Your objective:
Reproduce every line of the data below, replacing "Marktübersicht" with "Marktanalyse" wherever it appears and changing nothing else. Leave the pictures out of your answer.
Content starts
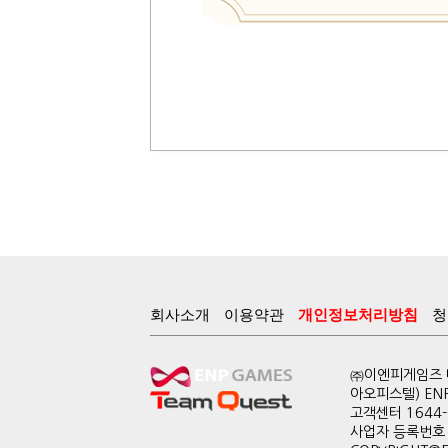
회사소개
이용약관
개인정보처리방침
청
㈜이엔피게임즈 대
아오피스텔) EN
고객센터 1644-0
사업자 등록번호 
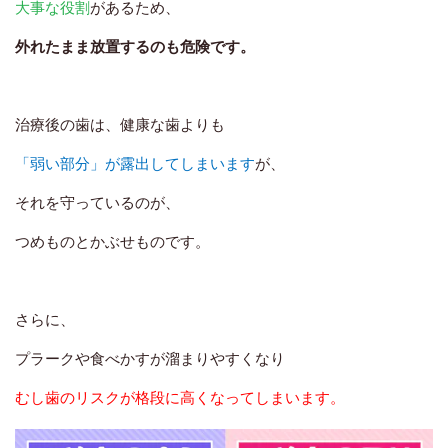
大事な役割
があるため、
外れたまま放置するのも危険です。
治療後の歯は、健康な歯よりも
「弱い部分」が露出してしまいます
が、
それを守っているのが、
つめものとかぶせものです。
さらに、
プラークや食べかすが溜まりやすくなり
むし歯のリスクが格段に高くなってしまいます。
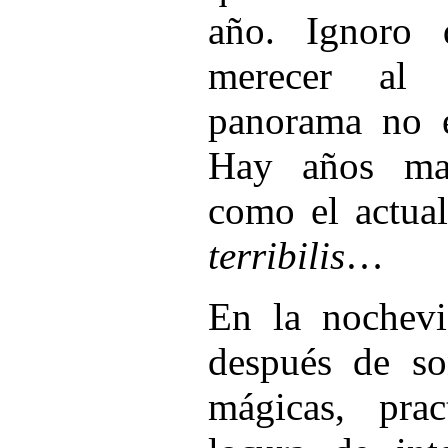
año. Ignoro
merecer al 
panorama no 
Hay años mal
como el actual
terribilis
…
En la nochevi
después de so
mágicas, prac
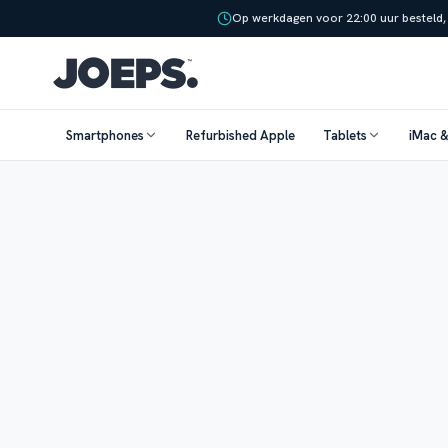
Op werkdagen voor 22:00 uur besteld,
Smartphones
Refurbished Apple
Tablets
iMac 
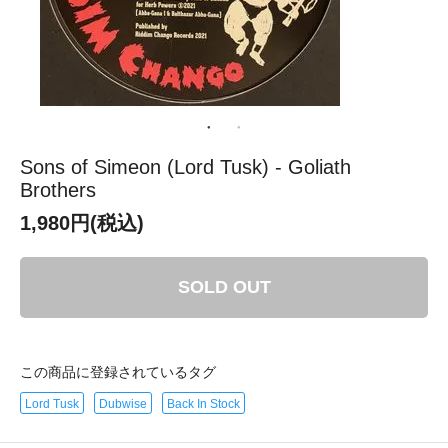
Sons of Simeon (Lord Tusk) - Goliath
Brothers
1,980円(税込)
SOLD OUT
この商品に登録されているタグ
Lord Tusk
Dubwise
Back In Stock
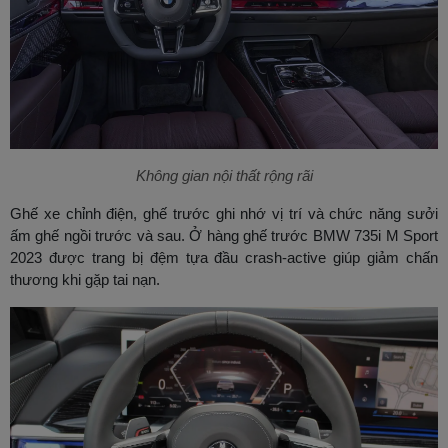
Không gian nội thất rộng rãi
Ghế xe chỉnh điện, ghế trước ghi nhớ vị trí và chức năng sưởi
ấm ghế ngồi trước và sau. Ở hàng ghế trước BMW 735i M Sport
2023 được trang bị đệm tựa đầu crash-active giúp giảm chấn
thương khi gặp tai nạn.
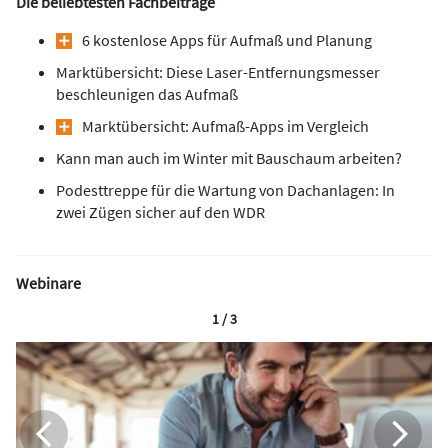
Die beliebtesten Fachbeiträge
6 kostenlose Apps für Aufmaß und Planung
Marktübersicht: Diese Laser-Entfernungsmesser
beschleunigen das Aufmaß
Marktübersicht: Aufmaß-Apps im Vergleich
Kann man auch im Winter mit Bauschaum arbeiten?
Podesttreppe für die Wartung von Dachanlagen: In
zwei Zügen sicher auf den WDR
Webinare
1 / 3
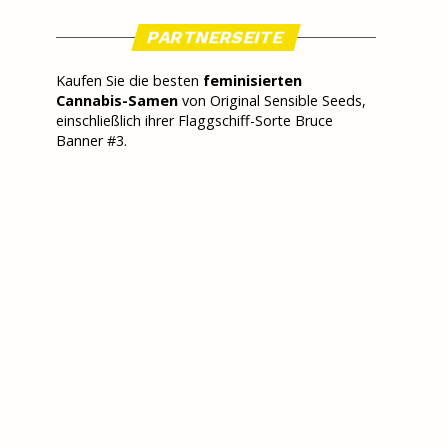
PARTNERSEITE
Kaufen Sie die besten
feminisierten
Cannabis-Samen
von Original Sensible Seeds,
einschließlich ihrer Flaggschiff-Sorte Bruce
Banner #3.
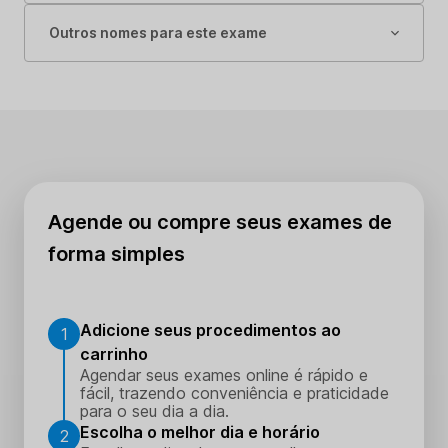
Outros nomes para este exame
Agende ou compre seus exames de
forma simples
Adicione seus procedimentos ao
1
carrinho
Agendar seus exames online é rápido e
fácil, trazendo conveniência e praticidade
para o seu dia a dia.
Escolha o melhor dia e horário
2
Content ends
Task solution:
회사소개
이용약관
개인정보처리방침
청
㈜이엔피게임즈 대
아오피스텔) EN
고객센터 1644-0
사업자 등록번호 
大事な役割
があるため、
外れたまま放置するのも危険です。
治療後の歯は、健康な歯よりも
「弱い部分」が露出してしまいます
が、
それを守っているのが、
つめものとかぶせものです。
さらに、
プラークや食べかすが溜まりやすくなり
むし歯のリスクが格段に高くなってしまいます。
año. Ignoro
merecer al 
panorama no 
Hay años mal
como el actual
terribilis
…
En la nochevi
después de so
mágicas, prac
Op werkdagen voor 22:00 uur besteld,
Smartphones
Refurbished Apple
Tablets
iMac 
Sons of Simeon (Lord Tusk) - Goliath
Brothers
1,980円(税込)
SOLD OUT
この商品に登録されているタグ
Lord Tusk
Dubwise
Back In Stock
Không gian nội thất rộng rãi
Ghế xe chỉnh điện, ghế trước ghi nhớ vị trí và chức năng sưởi
ấm ghế ngồi trước và sau. Ở hàng ghế trước BMW 735i M Sport
2023 được trang bị đệm tựa đầu crash-active giúp giảm chấn
thương khi gặp tai nạn.
Die beliebtesten Fachbeiträge
6 kostenlose Apps für Aufmaß und Planung
Marktanalyse: Diese Laser-Entfernungsmesser
beschleunigen das Aufmaß
Marktanalyse: Aufmaß-Apps im Vergleich
Kann man auch im Winter mit Bauschaum arbeiten?
Podesttreppe für die Wartung von Dachanlagen: In
zwei Zügen sicher auf den WDR
Webinare
1 / 3
PARTNERSEITE
Kaufen Sie die besten
feminisierten
Cannabis-Samen
von Original Sensible Seeds,
einschließlich ihrer Flaggschiff-Sorte Bruce
Banner #3.
Outros nomes para este exame
Agende ou compre seus exames de
forma simples
Adicione seus procedimentos ao
1
carrinho
Agendar seus exames online é rápido e
fácil, trazendo conveniência e praticidade
para o seu dia a dia.
Escolha o melhor dia e horário
2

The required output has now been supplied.